Start of Block
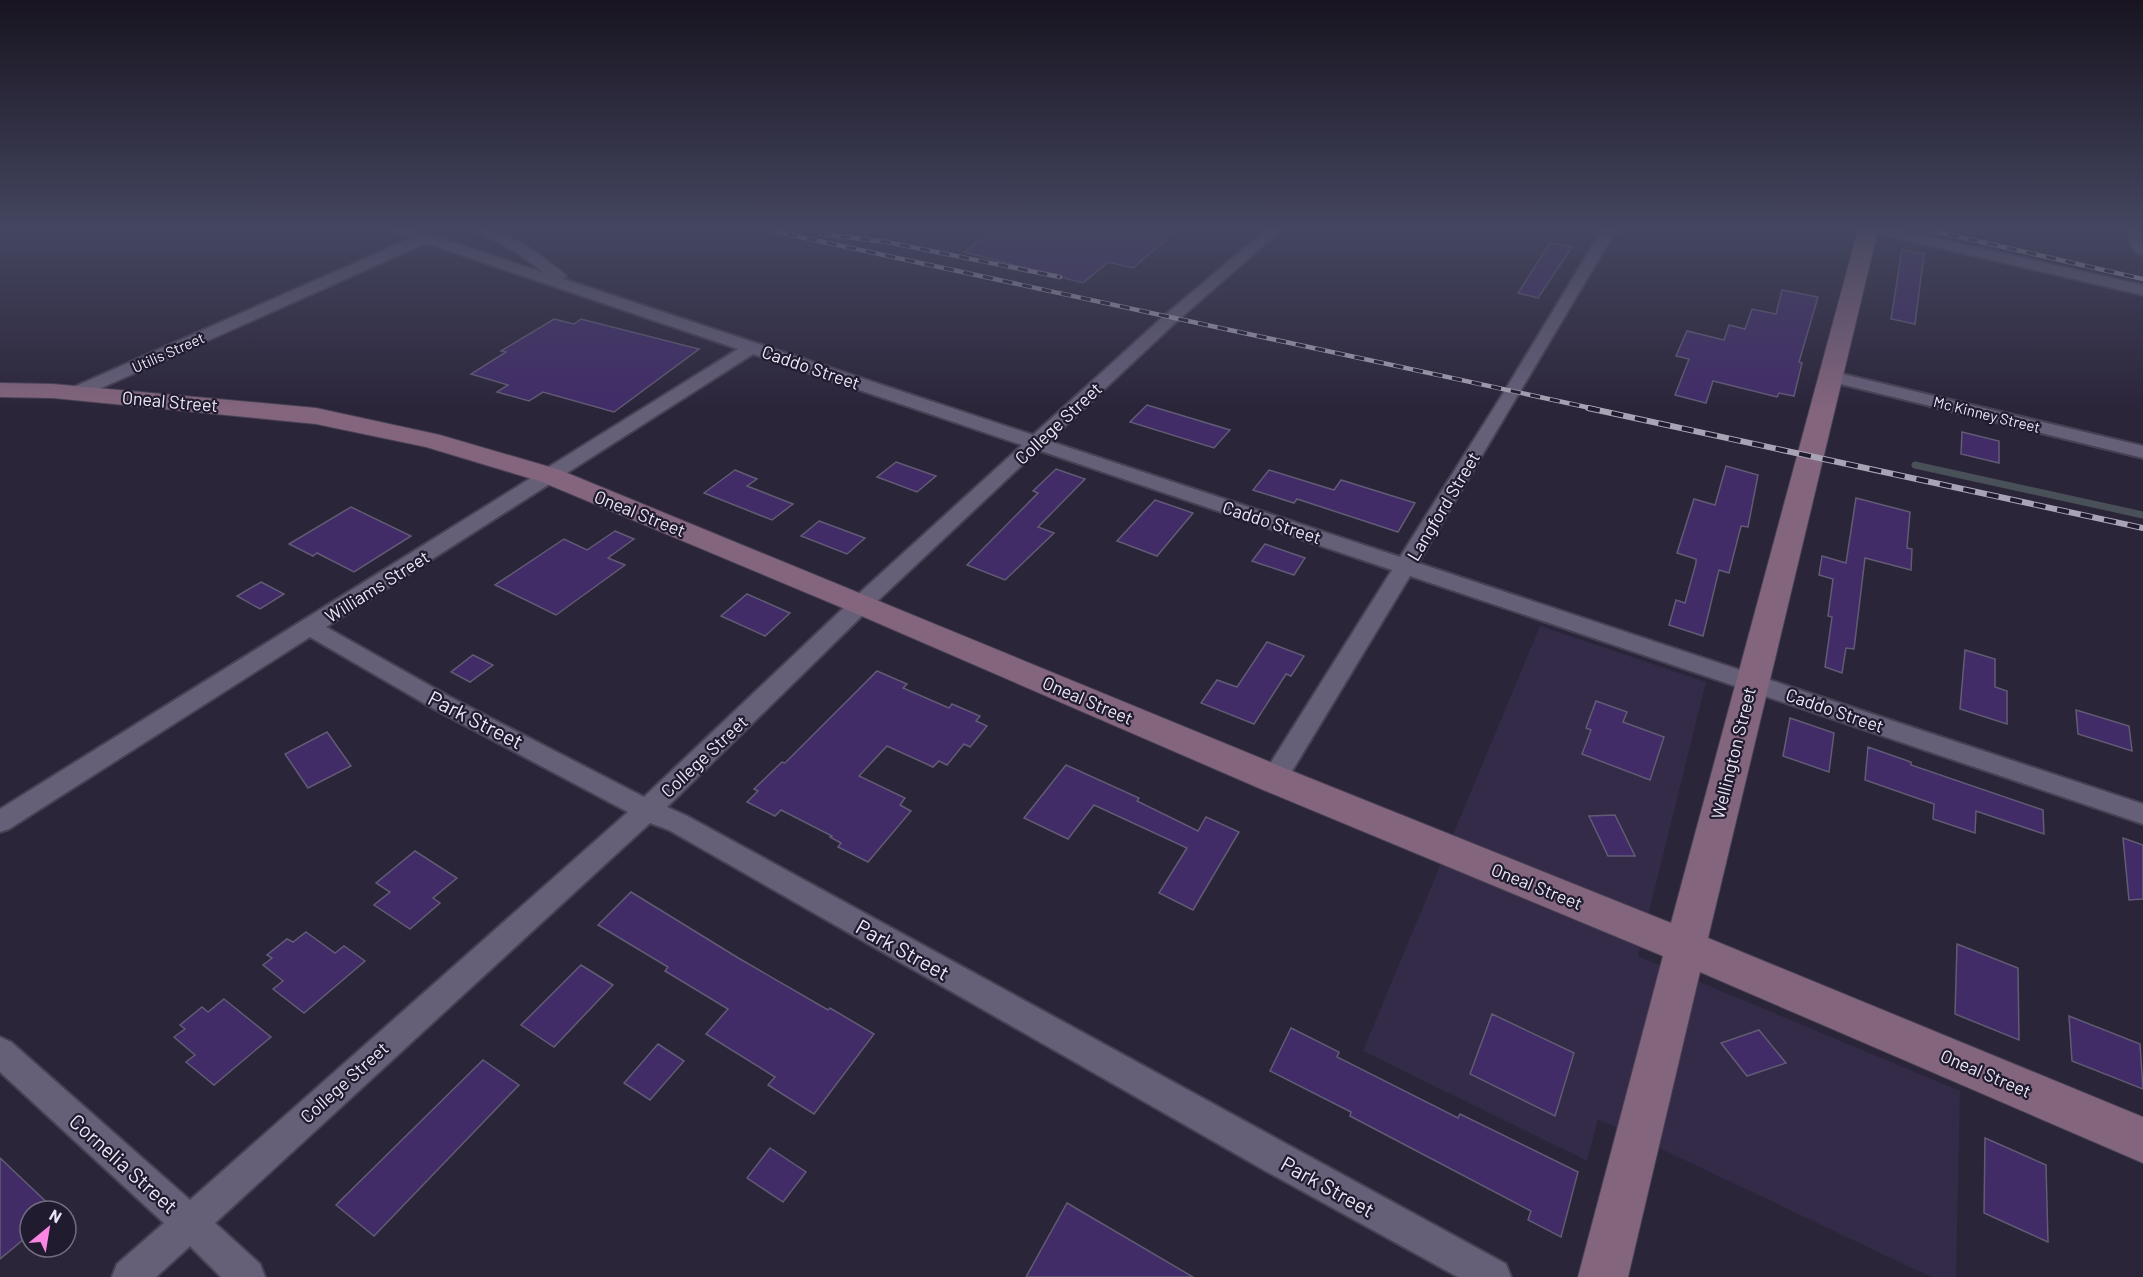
<svg xmlns="http://www.w3.org/2000/svg" width="2143" height="1277" font-family="Barlow,sans-serif">
<style>
.built{fill:#332b47}
.lines{fill:none;stroke-linecap:round;stroke-linejoin:round}
.stream{stroke:#495058;stroke-width:7}
.building{fill:#412c68;stroke:#615b74;stroke-width:1.5}
.street-casing{stroke:#484154;stroke-width:4}
.secondary-casing{stroke:#484154;stroke-width:2}
.street{fill:#665f78;fill-rule:evenodd}
.secondary{fill:#83657d;fill-rule:evenodd}
.rail-far1-casing{stroke:#a9a4b5;stroke-width:4.5}
.rail-casing{stroke:#a9a4b5;stroke-width:6}
.rail-far1{stroke:#211b30;stroke-width:3;stroke-dasharray:10;stroke-linecap:butt}
.rail{stroke:#211b30;stroke-width:4;stroke-dasharray:12;stroke-linecap:butt}
.labels{text-anchor:middle;dominant-baseline:central;stroke-width:4.5;stroke-linejoin:round;paint-order:stroke}
.far-street-label{font-size:15px;fill:#ebe7f6;stroke:#211b30}
.street-label{font-size:18px;fill:#ebe7f6;stroke:#211b30}
.near-street-label{font-size:21px;fill:#ebe7f6;stroke:#211b30}
</style>
<rect width="100%" height="100%" fill="#2b253a"/>
<path class="built" d="M 1540,626 L 1706,682 L 1638,956 L 1960,1091 L 1956,1277 L 1931,1277 L 1598,1119 L 1587,1161 L 1363,1051 Z"/>
<g class="lines">
<path class="stream" d="M 1915,465 L 2143,515"/>
</g>
<g class="building">
<path d="M 996,230 L 1060,230 L 1083,235 L 1089,230 L 1177,230 L 1133,268 L 1108,262 L 1083,283 L 964,252 Z"/>
<path d="M 1550,243 L 1572,247 L 1538,298 L 1518,293 Z"/>
<path d="M 1902,250 L 1924,254 L 1915,324 L 1891,319 Z"/>
<path d="M 1782,290 L 1818,297 L 1799,362 L 1802,363 L 1794,396 L 1779,393 L 1777,397 L 1713,381 L 1706,403 L 1675,395 L 1689,359 L 1676,356 L 1687,331 L 1724,340 L 1729,325 L 1745,329 L 1752,309 L 1776,314 Z"/>
<path d="M 554,319 L 574,324 L 581,319 L 699,349 L 614,412 L 543,392 L 529,401 L 497,392 L 508,385 L 471,374 L 506,352 L 501,351 Z"/>
<path d="M 1147,405 L 1230,430 L 1214,448 L 1130,422 Z"/>
<path d="M 1962,432 L 1999,441 L 1999,463 L 1961,454 Z"/>
<path d="M 896,462 L 936,476 L 917,492 L 877,477 Z"/>
<path d="M 1726,466 L 1758,475 L 1748,527 L 1741,526 L 1729,573 L 1719,570 L 1703,636 L 1669,625 L 1676,600 L 1685,603 L 1696,563 L 1696,559 L 1677,553 L 1694,499 L 1715,505 Z"/>
<path d="M 1056,469 L 1085,479 L 1038,527 L 1054,533 L 1005,580 L 967,565 L 1038,493 L 1033,491 Z"/>
<path d="M 735,470 L 757,479 L 747,486 L 793,504 L 772,520 L 704,493 Z"/>
<path d="M 1269,470 L 1334,490 L 1341,480 L 1415,503 L 1398,532 L 1297,499 L 1294,503 L 1253,490 Z"/>
<path d="M 1856,498 L 1910,512 L 1907,548 L 1912,549 L 1911,570 L 1865,558 L 1854,649 L 1846,648 L 1842,673 L 1825,667 L 1832,617 L 1828,616 L 1833,579 L 1819,575 L 1822,556 L 1846,563 Z"/>
<path d="M 1155,500 L 1193,513 L 1157,556 L 1117,541 Z"/>
<path d="M 351,507 L 411,536 L 354,572 L 317,553 L 313,556 L 289,544 Z"/>
<path d="M 819,521 L 865,538 L 847,554 L 801,536 Z"/>
<path d="M 615,531 L 634,539 L 608,558 L 625,565 L 556,615 L 495,585 L 564,539 L 587,550 Z"/>
<path d="M 1265,544 L 1305,558 L 1294,575 L 1252,561 Z"/>
<path d="M 261,582 L 284,594 L 260,609 L 237,596 Z"/>
<path d="M 747,594 L 790,613 L 765,636 L 721,616 Z"/>
<path d="M 1267,642 L 1304,656 L 1291,676 L 1286,674 L 1254,724 L 1201,703 L 1217,680 L 1237,687 Z"/>
<path d="M 1965,650 L 1995,659 L 1995,687 L 2007,691 L 2007,724 L 1960,709 Z"/>
<path d="M 473,655 L 493,665 L 470,682 L 451,672 Z"/>
<path d="M 877,671 L 907,684 L 903,688 L 949,708 L 952,704 L 980,716 L 976,721 L 987,726 L 970,747 L 964,744 L 947,765 L 939,761 L 933,767 L 887,746 L 859,776 L 905,798 L 900,805 L 911,811 L 868,862 L 838,847 L 841,843 L 830,837 L 832,836 L 781,810 L 775,816 L 747,802 L 758,791 L 754,789 L 782,762 L 785,763 Z"/>
<path d="M 1596,701 L 1627,712 L 1623,722 L 1664,737 L 1650,780 L 1582,754 L 1591,730 L 1586,728 Z"/>
<path d="M 2076,710 L 2129,726 L 2132,751 L 2078,734 Z"/>
<path d="M 1790,718 L 1834,733 L 1829,772 L 1783,756 Z"/>
<path d="M 327,732 L 351,766 L 308,788 L 285,754 Z"/>
<path d="M 1868,747 L 1911,762 L 1911,765 L 2043,810 L 2044,834 L 1976,811 L 1975,833 L 1933,819 L 1934,804 L 1865,780 Z"/>
<path d="M 1066,765 L 1139,798 L 1137,801 L 1198,831 L 1206,817 L 1239,832 L 1193,910 L 1159,893 L 1187,848 L 1094,805 L 1068,839 L 1024,818 Z"/>
<path d="M 1615,815 L 1635,856 L 1608,856 L 1589,816 Z"/>
<path d="M 2123,838 L 2143,845 L 2143,899 L 2129,900 Z"/>
<path d="M 415,851 L 457,878 L 433,898 L 440,903 L 410,929 L 374,905 L 390,892 L 376,883 Z"/>
<path d="M 631,892 L 740,959 L 828,1010 L 830,1008 L 874,1034 L 814,1114 L 768,1085 L 775,1077 L 706,1034 L 728,1009 L 665,971 L 668,967 L 598,925 Z"/>
<path d="M 306,932 L 335,953 L 344,946 L 365,961 L 304,1013 L 273,989 L 283,981 L 263,965 L 272,958 L 267,955 L 287,939 L 293,942 Z"/>
<path d="M 1957,944 L 2018,968 L 2019,1040 L 1955,1014 Z"/>
<path d="M 581,965 L 613,985 L 554,1047 L 521,1025 Z"/>
<path d="M 224,999 L 271,1037 L 214,1085 L 186,1062 L 195,1055 L 174,1037 L 185,1029 L 180,1025 L 202,1007 L 208,1012 Z"/>
<path d="M 1492,1014 L 1574,1053 L 1555,1116 L 1470,1074 Z"/>
<path d="M 2069,1016 L 2140,1044 L 2143,1089 L 2072,1061 Z"/>
<path d="M 1291,1028 L 1339,1052 L 1337,1057 L 1458,1118 L 1460,1114 L 1578,1172 L 1561,1237 L 1528,1220 L 1531,1211 L 1350,1116 L 1351,1112 L 1270,1071 Z"/>
<path d="M 1759,1030 L 1786,1063 L 1747,1076 L 1721,1043 Z"/>
<path d="M 658,1044 L 684,1061 L 650,1100 L 624,1083 Z"/>
<path d="M 483,1060 L 519,1085 L 374,1236 L 336,1205 Z"/>
<path d="M 1985,1138 L 2046,1165 L 2048,1242 L 1984,1213 Z"/>
<path d="M 770,1148 L 806,1172 L 783,1202 L 747,1178 Z"/>
<path d="M 0,1158 L 56,1211 L 30,1211 L 30,1234 L 0,1259 Z"/>
<path d="M 1067,1203 L 1193,1277 L 1026,1277 Z"/>
</g>
<g class="lines">
<g class="street-casing">
<g id="street">
<path d="M 394,230 L 415,230 L 544,273 L 518,253 L 475,230 C 509,229 537,253 563,273 L 566,276 L 563,279 L 1033,435 L 1165,315 L 1266,230 L 1281,230 L 1177,321 L 1049,441 L 1400,557 L 1504,392 L 1602,230 L 1616,230 L 1418,563 L 2143,804 L 2143,824 L 1410,576 L 1283,786 L 1274,789 L 1265,786 L 1261,779 L 1265,772 L 1392,570 L 1038,450 L 869,609 L 667,807 L 687,816 L 1506,1264 L 1511,1277 L 1458,1277 L 1264,1170 L 669,830 L 650,823 L 215,1223 L 260,1264 L 265,1277 L 221,1277 L 190,1246 L 156,1277 L 112,1277 L 117,1264 L 164,1223 L 0,1072 L 0,1037 L 11,1042 L 190,1200 L 628,812 L 434,709 L 310,637 L 9,829 L 0,832 L 0,809 L 738,349 L 426,243 L 81,397 L 69,397 L 66,393 L 69,389 L 412,238 L 396,233 ZM 753,354 L 1022,445 L 853,599 L 644,797 L 450,697 L 326,627 Z"/>
<path d="M 1874,230 L 1899,230 L 2143,285 L 2143,295 L 1881,234 Z"/>
<path d="M 2127,230 L 2141,230 L 2143,255 C 2130,252 2130,241 2127,230 Z"/>
<path d="M 1830,371 L 2143,446 L 2143,458 L 1824,380 L 1821,376 L 1824,372 Z"/>
</g>
</g>
<g class="secondary-casing">
<path id="secondary" d="M 1858,230 L 1878,230 L 1708,938 L 2143,1117 L 2143,1163 L 1700,972 L 1628,1277 L 1578,1277 L 1663,956 L 1261,789 L 850,611 L 542,482 L 426,447 L 316,424 L 53,398 L 0,397 L 0,383 L 53,384 L 316,408 L 440,435 L 560,470 L 1287,769 L 1671,923 Z"/>
</g>
<use href="#street" class="street"/>
<use href="#secondary" class="secondary"/>
<g class="rail-far1-casing">
<g id="rail-far1">
<path d="M 768,230 L 1595,409"/>
<path d="M 1929,230 L 2143,279"/>
<path d="M 821,234 L 887,242 L 1060,277"/>
</g>
</g>
<g class="rail-casing">
<path id="rail" d="M 1588,408 L 2143,528"/>
</g>
<use href="#rail-far1" class="rail-far1"/>
<use href="#rail" class="rail"/>
</g>
<linearGradient id="sky" x2="0" y2="1"><stop stop-color="#181420"/><stop offset="0.56" stop-color="#444660"/><stop offset="1" stop-color="#444660" stop-opacity="0"/></linearGradient>
<rect width="2143" height="409" fill="url(#sky)"/>
<g class="labels">
<g class="far-street-label">
<text transform="translate(168 352) rotate(-24)">Utilis Street</text>
<text transform="translate(1987 414) rotate(14)">Mc Kinney Street</text>
</g>
<g class="street-label">
<text transform="translate(811 367) rotate(19)">Caddo Street</text>
<text transform="translate(170 401) rotate(5)">Oneal Street</text>
<text transform="translate(1058 423) rotate(-43)">College Street</text>
<text transform="translate(1443 506) rotate(-59)">Langford Street</text>
<text transform="translate(640 513) rotate(22)">Oneal Street</text>
<text transform="translate(1272 522) rotate(18)">Caddo Street</text>
<text transform="translate(377 586) rotate(-32)">Williams Street</text>
<text transform="translate(1088 700) rotate(23)">Oneal Street</text>
<text transform="translate(1835 710) rotate(19)">Caddo Street</text>
<text transform="translate(1733 753) rotate(-76)">Wellington Street</text>
<text transform="translate(704 756) rotate(-43)">College Street</text>
<text transform="translate(1537 886) rotate(22)">Oneal Street</text>
<text transform="translate(1986 1073) rotate(23)">Oneal Street</text>
<text transform="translate(344 1082) rotate(-42)">College Street</text>
</g>
<g class="near-street-label">
<text transform="translate(476 719) rotate(27)">Park Street</text>
<text transform="translate(903 949) rotate(29)">Park Street</text>
<text transform="translate(124 1163) rotate(42)">Cornelia Street</text>
<text transform="translate(1328 1186) rotate(29)">Park Street</text>
</g>
</g>
<g transform="translate(48 1229) rotate(30)"><circle r="28" fill="#211b30" stroke="#726d7f" stroke-width="1.5"/>
<path d="M0-4.5L10 22L0 15L-10 22Z" fill="#fc86e3"/>
<text y="-9" font-size="16" font-weight="bold" text-anchor="middle" fill="#ebe7f6">N</text>
</g>
</svg>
End of Block
(WHAT YOU ARE ASKED TO DO):
Give back exactly the lines of the listing above that run from the line with "896,462 L 936,476" to the line with "877,671 L 907,684", inclusive.

(EXERCISE RESPONSE):
<path d="M 896,462 L 936,476 L 917,492 L 877,477 Z"/>
<path d="M 1726,466 L 1758,475 L 1748,527 L 1741,526 L 1729,573 L 1719,570 L 1703,636 L 1669,625 L 1676,600 L 1685,603 L 1696,563 L 1696,559 L 1677,553 L 1694,499 L 1715,505 Z"/>
<path d="M 1056,469 L 1085,479 L 1038,527 L 1054,533 L 1005,580 L 967,565 L 1038,493 L 1033,491 Z"/>
<path d="M 735,470 L 757,479 L 747,486 L 793,504 L 772,520 L 704,493 Z"/>
<path d="M 1269,470 L 1334,490 L 1341,480 L 1415,503 L 1398,532 L 1297,499 L 1294,503 L 1253,490 Z"/>
<path d="M 1856,498 L 1910,512 L 1907,548 L 1912,549 L 1911,570 L 1865,558 L 1854,649 L 1846,648 L 1842,673 L 1825,667 L 1832,617 L 1828,616 L 1833,579 L 1819,575 L 1822,556 L 1846,563 Z"/>
<path d="M 1155,500 L 1193,513 L 1157,556 L 1117,541 Z"/>
<path d="M 351,507 L 411,536 L 354,572 L 317,553 L 313,556 L 289,544 Z"/>
<path d="M 819,521 L 865,538 L 847,554 L 801,536 Z"/>
<path d="M 615,531 L 634,539 L 608,558 L 625,565 L 556,615 L 495,585 L 564,539 L 587,550 Z"/>
<path d="M 1265,544 L 1305,558 L 1294,575 L 1252,561 Z"/>
<path d="M 261,582 L 284,594 L 260,609 L 237,596 Z"/>
<path d="M 747,594 L 790,613 L 765,636 L 721,616 Z"/>
<path d="M 1267,642 L 1304,656 L 1291,676 L 1286,674 L 1254,724 L 1201,703 L 1217,680 L 1237,687 Z"/>
<path d="M 1965,650 L 1995,659 L 1995,687 L 2007,691 L 2007,724 L 1960,709 Z"/>
<path d="M 473,655 L 493,665 L 470,682 L 451,672 Z"/>
<path d="M 877,671 L 907,684 L 903,688 L 949,708 L 952,704 L 980,716 L 976,721 L 987,726 L 970,747 L 964,744 L 947,765 L 939,761 L 933,767 L 887,746 L 859,776 L 905,798 L 900,805 L 911,811 L 868,862 L 838,847 L 841,843 L 830,837 L 832,836 L 781,810 L 775,816 L 747,802 L 758,791 L 754,789 L 782,762 L 785,763 Z"/>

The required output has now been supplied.